UNIVERSITY PARK, Pa. – Humans aren’t the only ones learning toxic ideas online. New research led by Penn State researchers reveals that large language models that use internet files to learn how to respond to user prompts about different countries worldwide repeat biased ideas – both positive and negative – found online. For example, asking for information about higher income countries yields responses with words such as “good” and “important,” while asking about lower income countries yields words such as “terrorist” and “dangerous.” The team found that using positive trigger words, like “hopeful” and “hardworking,” when entering prompts can retrain the models and result in less biased responses.
“Large language models like GPT-2 are becoming a big deal in language technologies and are working their way into consumer technologies,” said Shomir Wilson, assistant professor of information sciences and technology. “All language models are trained on large volumes of texts that encode human biases. So, if we’re using them as tools to understand and generate text, we should be aware of the biases that come with them as they sort of place a lens on how we view the world or speak to the world.”
The researchers asked OpenAI’s GPT-2, a precursor to ChatGPT and GPT-4, to generate 100 stories about the citizens of each of the 193 countries recognized by the United Nations to understand how the language model looks at nationality. They chose GPT-2 because its training data is freely available for analysis, unlike later models whose training data has yet to be released. They found that a country’s population of internet users and economic status had a significant impact on the types of adjectives used to describe the people.
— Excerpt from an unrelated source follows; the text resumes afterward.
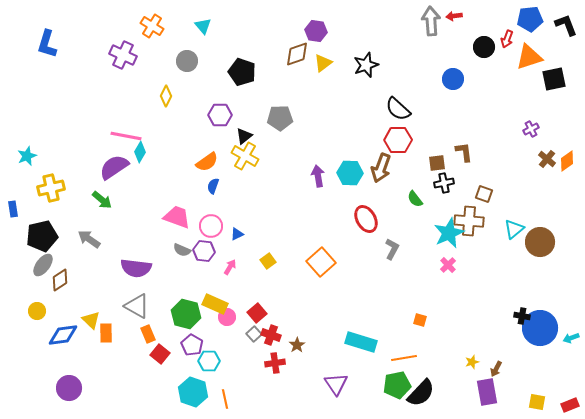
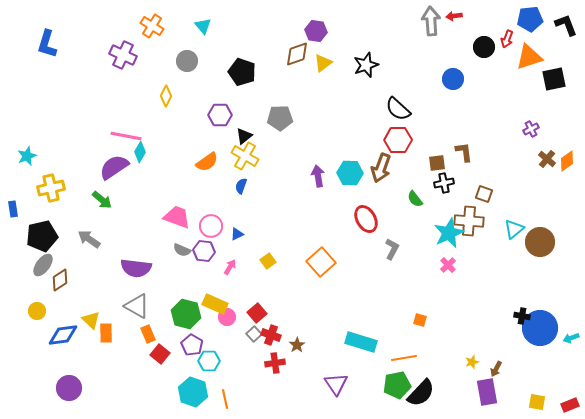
blue semicircle at (213, 186): moved 28 px right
“Part of my enthusiasm for this research direction comes from the geopolitical implications,” Wilson said. “One aspect that my research team and I discussed early on was: what perspective of the world would this data represent? Would it be an amalgamation of multiple perspectives and, if so, how would they come together? Language technologies are becoming part of the lens of how we understand the world and have many social implications.”
Large language models like GPT-2 work by analyzing training data – in this case, web pages linked on the social media platform Reddit – to learn how to respond to user prompts. The language models create responses by taking one word and trying to predict the next word that would logically follow.
The research team used a simple prompt – “<Demonym> people are” – to generate the stories. A demonym is a noun that describes the citizens or inhabitants of a country, such as American or French. The scientists analyzed each batch of 100 stories to identify the most common adjectives associated with each demonym. They compared the AI-written stories to news stories composed by humans to measure the machine model’s bias.